Accuse sui milioni per le frane

27 Febbraio 2017

Bomba, Palmieri e Vinciguerra: «Fondi investiti solo per un piccolo tratto di Santa Giusta»

C'è la frana a Madonna del Carmine, che ha divorato pezzi di strada e due case, costringendo le famiglie a lasciarle in tutta fretta. Ci sono le frane a Sant'Egidio, Colle Erminio dai Bastioni, porta San Biagio fino a via Agorai e piazza Garibaldi, a San Rocco. C'è l'eterno tremolio delle Torri Montanare. E ancora: la via per Orsogna, fatta a brandelli, le contrade di Nasuti, Santa Maria dei Mesi e Torre Marino che scivolano ad ogni pioggia. Sono queste le 9 zone rosse ad altissimo rischio idrogeologico della città oltre a quella ormai nota di Santa Giusta che di frane, in atto, ne ha ben tre che hanno portato all'evacuazione di due case e al crollo di 4 piccole rimesse. Per Santa Giusta il Comune ha ottenuto dalla Regione 1.500.000 euro per la sistemazione di una vecchia frana che si è riattivata provocando lo sgombero di una casa e minando il centro abitato. Le altre zone rosse hanno problemi notevoli per cui ci sono anche progetti di intervento, non tutti esecutivi, ma che hanno bisogno di almeno 6 milioni di euro per essere realizzati. Soldi che non ci sono. Ecco perché a qualcuno non va giù che quel milione e mezzo ottenuto per Santa Giusta, sarà utilizzato per un primo lotto di lavori per un fronte di circa 80 metri. Pierluigi Vinciguerra, presidente di Italia Nostra chiedeva di usare i soldi per interventi su tutto il fronte frana della contrada che è di 300 metri, ed è stato seguito da Nuova Lanciano, dai consiglieri di opposizione Paolo Bomba e Angelo Palmieri. «Ci rendiamo conto che la "coperta è molto corta" e che probabilmente non basterebbero nemmeno 10 milioni di euro per dare soluzioni ai numerosi fenomeni di dissesto» dicono i due consiglieri di opposizione «ma siamo molto preoccupati per l'evolversi di alcune frane e per le azioni che l'amministrazione comunale intende portare avanti per risolverle. In particolare, desta molte perplessità la destinazione di 1.500.000 euro solo per sistemare un tratto molto limitato di Santa Giusta, quando esistono altre situazioni di pericolo ancora più gravi, come a Nasuti, la via per Orsogna che attendono una soluzione da molto più tempo». Insomma soldi da dividere magari facendo una ricognizione attenta delle zone. «Si potrebbe discutere dei progetti, se ci sono per queste 9 zone» attaccano i due consiglieri «nella tanto sbandierata "Consulta per l'Ambiente", che non sappiamo che fine abbia fatto. Ci sono pochi fondi in questo periodo, ma quelli che si riescono ad ottenere vanno spesi bene».

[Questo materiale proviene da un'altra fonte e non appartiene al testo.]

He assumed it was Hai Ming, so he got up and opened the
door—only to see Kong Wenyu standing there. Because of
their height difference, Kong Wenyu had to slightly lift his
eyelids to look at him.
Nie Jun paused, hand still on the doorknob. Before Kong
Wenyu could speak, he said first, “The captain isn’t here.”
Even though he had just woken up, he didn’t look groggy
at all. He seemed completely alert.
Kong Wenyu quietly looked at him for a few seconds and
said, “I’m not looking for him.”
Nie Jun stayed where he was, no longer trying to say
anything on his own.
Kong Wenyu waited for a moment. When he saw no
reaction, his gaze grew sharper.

Una stoccata a cui risponde il vice sindaco Pino Valente: «Il milione e mezzo è per Santa Giusta e per la zona della Chiesa perchè è per quel progetto che li abbiamo presi. Non possiamo usarli altrove, sarebbe un reato. Stiamo redigendo altri progetti esecutivi per ottenere altri fondi». Progetti erano stati redatti ad esempio per sistemare l'area a monte del parcheggio di via Frisa e del mercato coperto (costo dell'intervento 1.980.000 euro) e per la scarpata di Sant'Egidio (350.000 euro), ma per altre zone si è ancora ai progetti preliminari che, difficilmente vengono finanziati.